L'arrestation d'Ai Weiwei, le 3 avril, alors qu'il est à l'aéroport de Pékin pour se rendre à Taipei via Hong-kong, a surpris tout le monde, lui le premier. Le climat est alors particulièrement délétère en Chine. Depuis fin février, des appels à une "révolution du jasmin" circulent et des dizaines de militants, d'internautes, d'avocats sont mis au secret - une vague de répression comme la Chine n'en avait plus connu ces dernières années.
Mais Ai Weiwei bénéficie d'une protection non dite : internationalement connu, célèbre en Chine même si son nom est censuré depuis 2009, il est le fils du grand poète Ai Qing (1910-1996), dont les oeuvres sont connues de tous les Chinois et célébrées par le Parti. Ai Qing fut désigné comme " droitiste " et envoyé en exil dès 1957, l'année où naît Ai Weiwei, puis traité comme un paria pendant la Révolution culturelle - une expérience qui a fortement marqué le jeune Weiwei – "C'était le règne de l'inhumanité la plus complète", se souvient-il aujourd'hui. Le grand poète fut finalement réhabilité à la mort de Mao.
───
> **Consignes**:
1 – Répondez aux questions suivantes d'après le texte sur Ai Weiwei ci-dessus.
(a) À quelle date Ai Weiwei a-t-il été arrêté ?
(b) Depuis quelle année son nom est-il censuré en Chine ?
(c) En quelle année Ai Qing fut-il désigné comme « droitiste » et envoyé en exil ?
2 – Poursuivez le texte sur l'arrestation d'Ai Weiwei en reprenant juste après sa dernière phrase.
───
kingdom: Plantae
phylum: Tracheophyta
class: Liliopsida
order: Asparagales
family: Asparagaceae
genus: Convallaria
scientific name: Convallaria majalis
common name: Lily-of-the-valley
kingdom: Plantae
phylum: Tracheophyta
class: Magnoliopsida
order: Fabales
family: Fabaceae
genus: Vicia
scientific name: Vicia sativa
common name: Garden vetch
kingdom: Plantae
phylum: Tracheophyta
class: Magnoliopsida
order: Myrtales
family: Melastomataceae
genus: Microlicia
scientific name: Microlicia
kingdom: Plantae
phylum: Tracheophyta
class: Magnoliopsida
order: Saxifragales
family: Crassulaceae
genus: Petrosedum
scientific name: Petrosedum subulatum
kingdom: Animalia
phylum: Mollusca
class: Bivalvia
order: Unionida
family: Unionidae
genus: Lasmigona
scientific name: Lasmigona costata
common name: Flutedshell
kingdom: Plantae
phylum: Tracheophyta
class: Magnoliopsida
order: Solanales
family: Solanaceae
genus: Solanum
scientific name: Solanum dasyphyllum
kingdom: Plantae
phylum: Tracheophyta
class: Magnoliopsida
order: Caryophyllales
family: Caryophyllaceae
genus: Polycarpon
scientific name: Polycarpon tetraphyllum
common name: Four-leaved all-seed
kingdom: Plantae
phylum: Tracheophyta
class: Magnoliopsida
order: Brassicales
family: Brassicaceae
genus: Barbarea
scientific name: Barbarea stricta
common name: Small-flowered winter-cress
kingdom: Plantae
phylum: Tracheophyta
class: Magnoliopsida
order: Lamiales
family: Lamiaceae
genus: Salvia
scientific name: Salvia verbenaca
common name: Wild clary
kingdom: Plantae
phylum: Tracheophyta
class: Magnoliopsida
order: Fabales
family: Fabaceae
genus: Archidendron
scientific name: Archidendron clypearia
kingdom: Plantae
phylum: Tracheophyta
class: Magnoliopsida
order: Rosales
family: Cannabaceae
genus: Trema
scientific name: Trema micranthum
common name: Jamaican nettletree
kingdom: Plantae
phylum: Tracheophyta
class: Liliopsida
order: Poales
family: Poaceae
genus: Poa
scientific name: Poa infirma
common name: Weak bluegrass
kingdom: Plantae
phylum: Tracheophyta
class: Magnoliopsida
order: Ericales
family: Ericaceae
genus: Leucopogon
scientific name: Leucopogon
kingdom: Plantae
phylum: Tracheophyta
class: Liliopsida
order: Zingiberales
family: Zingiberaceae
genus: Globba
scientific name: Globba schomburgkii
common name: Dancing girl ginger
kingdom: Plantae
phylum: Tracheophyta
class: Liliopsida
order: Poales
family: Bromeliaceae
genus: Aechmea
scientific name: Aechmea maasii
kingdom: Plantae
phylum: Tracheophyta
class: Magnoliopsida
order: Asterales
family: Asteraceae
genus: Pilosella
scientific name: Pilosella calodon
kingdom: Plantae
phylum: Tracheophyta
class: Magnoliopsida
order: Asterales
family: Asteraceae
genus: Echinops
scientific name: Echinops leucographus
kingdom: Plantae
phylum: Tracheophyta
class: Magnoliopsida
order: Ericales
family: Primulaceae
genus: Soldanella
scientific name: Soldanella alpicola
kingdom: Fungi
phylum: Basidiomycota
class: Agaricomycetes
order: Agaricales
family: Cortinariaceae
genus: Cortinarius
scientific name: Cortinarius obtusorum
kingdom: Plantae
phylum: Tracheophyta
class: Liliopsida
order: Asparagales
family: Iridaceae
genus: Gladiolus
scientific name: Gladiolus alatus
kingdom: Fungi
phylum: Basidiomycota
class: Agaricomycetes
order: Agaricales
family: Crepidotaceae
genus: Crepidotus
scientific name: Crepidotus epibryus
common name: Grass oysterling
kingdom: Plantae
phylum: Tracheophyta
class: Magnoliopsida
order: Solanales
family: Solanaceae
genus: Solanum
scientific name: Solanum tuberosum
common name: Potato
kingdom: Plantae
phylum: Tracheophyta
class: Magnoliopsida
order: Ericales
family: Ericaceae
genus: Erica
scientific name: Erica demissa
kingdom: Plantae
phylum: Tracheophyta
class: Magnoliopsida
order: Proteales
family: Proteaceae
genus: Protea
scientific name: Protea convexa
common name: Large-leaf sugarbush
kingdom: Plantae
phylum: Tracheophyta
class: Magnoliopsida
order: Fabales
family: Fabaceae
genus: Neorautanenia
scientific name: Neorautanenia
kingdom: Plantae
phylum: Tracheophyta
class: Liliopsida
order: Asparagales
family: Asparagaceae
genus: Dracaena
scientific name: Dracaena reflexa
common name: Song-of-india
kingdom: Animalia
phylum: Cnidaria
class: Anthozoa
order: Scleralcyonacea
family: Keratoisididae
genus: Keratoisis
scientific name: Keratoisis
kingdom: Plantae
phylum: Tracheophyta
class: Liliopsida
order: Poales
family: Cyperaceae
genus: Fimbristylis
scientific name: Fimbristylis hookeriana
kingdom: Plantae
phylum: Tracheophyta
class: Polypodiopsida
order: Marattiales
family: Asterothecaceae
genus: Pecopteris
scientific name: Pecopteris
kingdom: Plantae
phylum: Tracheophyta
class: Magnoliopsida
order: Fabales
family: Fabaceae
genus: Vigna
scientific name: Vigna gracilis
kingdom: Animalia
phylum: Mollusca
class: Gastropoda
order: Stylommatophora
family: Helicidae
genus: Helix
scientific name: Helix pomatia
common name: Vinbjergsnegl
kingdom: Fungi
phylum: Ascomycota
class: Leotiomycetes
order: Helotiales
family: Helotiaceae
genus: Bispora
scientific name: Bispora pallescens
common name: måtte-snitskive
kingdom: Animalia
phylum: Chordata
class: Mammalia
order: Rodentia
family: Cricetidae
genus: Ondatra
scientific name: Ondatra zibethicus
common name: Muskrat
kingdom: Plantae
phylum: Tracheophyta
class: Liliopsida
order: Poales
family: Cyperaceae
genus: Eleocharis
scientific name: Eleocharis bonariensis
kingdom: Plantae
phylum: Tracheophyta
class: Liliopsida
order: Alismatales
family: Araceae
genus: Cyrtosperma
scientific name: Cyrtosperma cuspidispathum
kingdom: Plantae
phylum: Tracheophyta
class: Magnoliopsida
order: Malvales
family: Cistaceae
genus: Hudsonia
───
> **Réponses finales**:
1 –
(a) Le 3 avril.
(b) Depuis 2009.
(c) En 1957.

2 –
En faisant "disparaître" Ai Weiwei à l'aéroport, la police politique rend l'arrestation officieuse. Aucune notification ne sera jamais fournie à la famille. Des policiers perquisitionnent le jour même son studio. La presse officielle évoque quelques jours plus tard des "crimes économiques", tout en accusant l'individu de s'être "approché trop près de la ligne rouge". Le prisonnier restera tout le temps de sa détention dans un lieu secret, sous la surveillance constante de deux soldats postés dans sa cellule. L'arrestation ne l'a pas surpris. Les trois films documentaires qu'il a réalisés sur le harcèlement policier subi par des militants chinois (Blissful Harmony, A Beautiful Life et The Police Hit People), un travail de documentation sur la répression policière quasiment unique en Chine, ne lui ont laissé "aucune illusion" sur les méthodes employées.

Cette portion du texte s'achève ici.